_Directions for this task:_
Those lines of the data that hold the word "питание" are to be copied out.

(Stored items from a collection)
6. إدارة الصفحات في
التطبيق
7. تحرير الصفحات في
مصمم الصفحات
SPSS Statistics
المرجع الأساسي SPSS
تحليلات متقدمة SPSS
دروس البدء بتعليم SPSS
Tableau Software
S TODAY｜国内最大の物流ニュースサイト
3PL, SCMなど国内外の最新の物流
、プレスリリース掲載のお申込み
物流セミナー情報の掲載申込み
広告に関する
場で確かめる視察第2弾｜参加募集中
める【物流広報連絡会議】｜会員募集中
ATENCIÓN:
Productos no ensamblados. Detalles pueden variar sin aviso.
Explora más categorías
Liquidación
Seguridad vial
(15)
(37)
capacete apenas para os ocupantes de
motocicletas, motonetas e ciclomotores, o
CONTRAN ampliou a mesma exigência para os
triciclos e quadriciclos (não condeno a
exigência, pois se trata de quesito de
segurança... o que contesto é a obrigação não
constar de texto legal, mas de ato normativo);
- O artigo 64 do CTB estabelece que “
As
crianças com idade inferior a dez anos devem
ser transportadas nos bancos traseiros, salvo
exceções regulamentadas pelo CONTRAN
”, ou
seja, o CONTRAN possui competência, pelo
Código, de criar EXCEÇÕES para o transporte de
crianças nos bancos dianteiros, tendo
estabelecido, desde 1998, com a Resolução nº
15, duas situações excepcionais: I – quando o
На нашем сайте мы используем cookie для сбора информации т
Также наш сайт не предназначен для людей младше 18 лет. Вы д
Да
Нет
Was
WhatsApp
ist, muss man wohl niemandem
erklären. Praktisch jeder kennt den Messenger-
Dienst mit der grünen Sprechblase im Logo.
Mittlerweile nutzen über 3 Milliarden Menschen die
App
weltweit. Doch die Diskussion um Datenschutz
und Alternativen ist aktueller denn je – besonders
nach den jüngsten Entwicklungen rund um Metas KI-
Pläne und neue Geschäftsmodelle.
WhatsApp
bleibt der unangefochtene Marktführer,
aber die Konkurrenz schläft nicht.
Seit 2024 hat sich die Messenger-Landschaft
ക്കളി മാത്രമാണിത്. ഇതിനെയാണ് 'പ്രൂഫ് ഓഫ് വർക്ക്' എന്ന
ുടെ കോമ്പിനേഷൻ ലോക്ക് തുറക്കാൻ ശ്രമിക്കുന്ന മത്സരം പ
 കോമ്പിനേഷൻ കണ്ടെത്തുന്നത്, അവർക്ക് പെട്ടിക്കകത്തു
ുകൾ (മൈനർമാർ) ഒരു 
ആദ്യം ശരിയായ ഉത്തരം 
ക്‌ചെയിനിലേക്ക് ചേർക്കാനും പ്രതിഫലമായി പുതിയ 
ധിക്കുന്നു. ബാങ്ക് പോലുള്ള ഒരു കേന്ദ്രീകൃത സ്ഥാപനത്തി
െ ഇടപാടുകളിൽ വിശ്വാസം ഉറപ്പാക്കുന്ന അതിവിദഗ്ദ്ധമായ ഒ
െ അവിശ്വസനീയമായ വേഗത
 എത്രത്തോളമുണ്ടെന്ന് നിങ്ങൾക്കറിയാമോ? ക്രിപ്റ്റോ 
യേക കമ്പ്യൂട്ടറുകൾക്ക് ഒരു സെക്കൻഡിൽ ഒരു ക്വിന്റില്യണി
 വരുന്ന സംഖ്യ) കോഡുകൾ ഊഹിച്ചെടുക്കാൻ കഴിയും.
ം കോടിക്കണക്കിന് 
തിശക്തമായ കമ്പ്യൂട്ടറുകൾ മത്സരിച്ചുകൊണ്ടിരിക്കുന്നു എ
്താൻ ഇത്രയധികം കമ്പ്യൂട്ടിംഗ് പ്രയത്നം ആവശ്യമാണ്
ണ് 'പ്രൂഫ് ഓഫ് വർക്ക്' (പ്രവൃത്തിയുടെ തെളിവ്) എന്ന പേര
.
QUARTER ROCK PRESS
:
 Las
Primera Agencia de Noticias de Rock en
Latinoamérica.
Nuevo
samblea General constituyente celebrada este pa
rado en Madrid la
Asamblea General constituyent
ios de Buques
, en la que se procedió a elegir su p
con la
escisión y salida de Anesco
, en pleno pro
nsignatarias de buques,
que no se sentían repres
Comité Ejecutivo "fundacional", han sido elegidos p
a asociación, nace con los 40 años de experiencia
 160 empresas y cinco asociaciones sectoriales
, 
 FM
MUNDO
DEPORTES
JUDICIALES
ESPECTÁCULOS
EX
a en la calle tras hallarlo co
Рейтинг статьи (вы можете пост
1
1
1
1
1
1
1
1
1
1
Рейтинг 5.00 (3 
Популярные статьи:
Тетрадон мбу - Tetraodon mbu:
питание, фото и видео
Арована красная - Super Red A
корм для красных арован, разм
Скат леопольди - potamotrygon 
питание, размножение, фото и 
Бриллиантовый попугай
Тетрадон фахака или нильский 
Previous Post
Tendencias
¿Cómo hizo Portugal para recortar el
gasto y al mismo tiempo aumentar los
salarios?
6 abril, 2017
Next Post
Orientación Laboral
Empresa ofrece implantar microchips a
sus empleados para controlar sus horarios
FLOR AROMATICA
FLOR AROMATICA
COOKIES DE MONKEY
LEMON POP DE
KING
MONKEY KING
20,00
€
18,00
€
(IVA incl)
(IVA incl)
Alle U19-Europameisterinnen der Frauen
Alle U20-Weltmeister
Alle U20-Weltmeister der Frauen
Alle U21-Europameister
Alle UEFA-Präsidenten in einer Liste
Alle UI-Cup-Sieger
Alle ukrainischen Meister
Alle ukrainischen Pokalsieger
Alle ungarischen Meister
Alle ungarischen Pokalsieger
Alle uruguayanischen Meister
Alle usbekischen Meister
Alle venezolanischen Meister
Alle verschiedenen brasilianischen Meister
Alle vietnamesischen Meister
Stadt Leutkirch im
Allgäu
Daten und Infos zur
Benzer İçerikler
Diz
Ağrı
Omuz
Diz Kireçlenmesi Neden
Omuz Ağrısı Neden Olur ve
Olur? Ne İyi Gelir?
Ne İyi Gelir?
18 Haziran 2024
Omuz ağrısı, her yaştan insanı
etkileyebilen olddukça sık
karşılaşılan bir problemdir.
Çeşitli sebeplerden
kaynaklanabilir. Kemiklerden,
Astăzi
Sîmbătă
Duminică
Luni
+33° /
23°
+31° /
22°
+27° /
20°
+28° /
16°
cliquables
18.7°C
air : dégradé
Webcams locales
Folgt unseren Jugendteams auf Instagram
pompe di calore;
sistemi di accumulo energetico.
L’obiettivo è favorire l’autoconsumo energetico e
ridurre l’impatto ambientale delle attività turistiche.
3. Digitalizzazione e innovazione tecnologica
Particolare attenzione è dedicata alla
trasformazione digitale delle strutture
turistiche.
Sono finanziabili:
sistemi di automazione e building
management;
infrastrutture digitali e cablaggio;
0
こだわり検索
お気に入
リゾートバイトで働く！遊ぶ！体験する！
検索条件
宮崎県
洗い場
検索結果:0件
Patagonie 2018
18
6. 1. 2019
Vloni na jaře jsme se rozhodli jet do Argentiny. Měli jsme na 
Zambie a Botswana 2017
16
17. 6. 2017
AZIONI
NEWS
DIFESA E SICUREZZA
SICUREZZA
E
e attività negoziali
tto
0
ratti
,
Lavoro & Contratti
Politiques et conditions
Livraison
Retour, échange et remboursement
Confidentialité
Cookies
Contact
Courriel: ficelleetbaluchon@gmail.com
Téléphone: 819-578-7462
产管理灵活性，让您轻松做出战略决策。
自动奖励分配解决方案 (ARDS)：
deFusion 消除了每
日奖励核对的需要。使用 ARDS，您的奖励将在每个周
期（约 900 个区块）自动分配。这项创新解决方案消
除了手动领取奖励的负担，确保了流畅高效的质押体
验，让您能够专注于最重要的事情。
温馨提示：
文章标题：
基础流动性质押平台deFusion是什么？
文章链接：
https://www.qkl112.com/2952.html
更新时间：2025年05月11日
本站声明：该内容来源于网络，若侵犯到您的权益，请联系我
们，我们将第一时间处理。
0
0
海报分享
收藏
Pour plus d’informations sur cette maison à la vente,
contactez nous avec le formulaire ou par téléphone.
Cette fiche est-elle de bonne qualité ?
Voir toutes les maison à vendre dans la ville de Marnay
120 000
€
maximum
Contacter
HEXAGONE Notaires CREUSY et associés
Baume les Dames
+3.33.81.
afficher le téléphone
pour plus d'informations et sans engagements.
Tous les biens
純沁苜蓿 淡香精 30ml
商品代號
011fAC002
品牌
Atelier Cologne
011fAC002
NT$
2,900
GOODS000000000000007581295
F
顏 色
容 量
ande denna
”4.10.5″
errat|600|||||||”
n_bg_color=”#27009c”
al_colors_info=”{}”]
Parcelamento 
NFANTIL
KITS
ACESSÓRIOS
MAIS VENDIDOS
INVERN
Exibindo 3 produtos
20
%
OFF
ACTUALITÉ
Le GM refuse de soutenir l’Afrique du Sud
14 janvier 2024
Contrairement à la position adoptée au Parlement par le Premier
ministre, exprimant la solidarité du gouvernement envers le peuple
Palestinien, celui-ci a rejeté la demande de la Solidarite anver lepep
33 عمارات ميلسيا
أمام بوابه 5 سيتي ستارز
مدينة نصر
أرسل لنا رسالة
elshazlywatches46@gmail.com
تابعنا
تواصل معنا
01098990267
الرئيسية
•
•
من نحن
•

_Solution:_
питание, фото и видео
питание, размножение, фото и 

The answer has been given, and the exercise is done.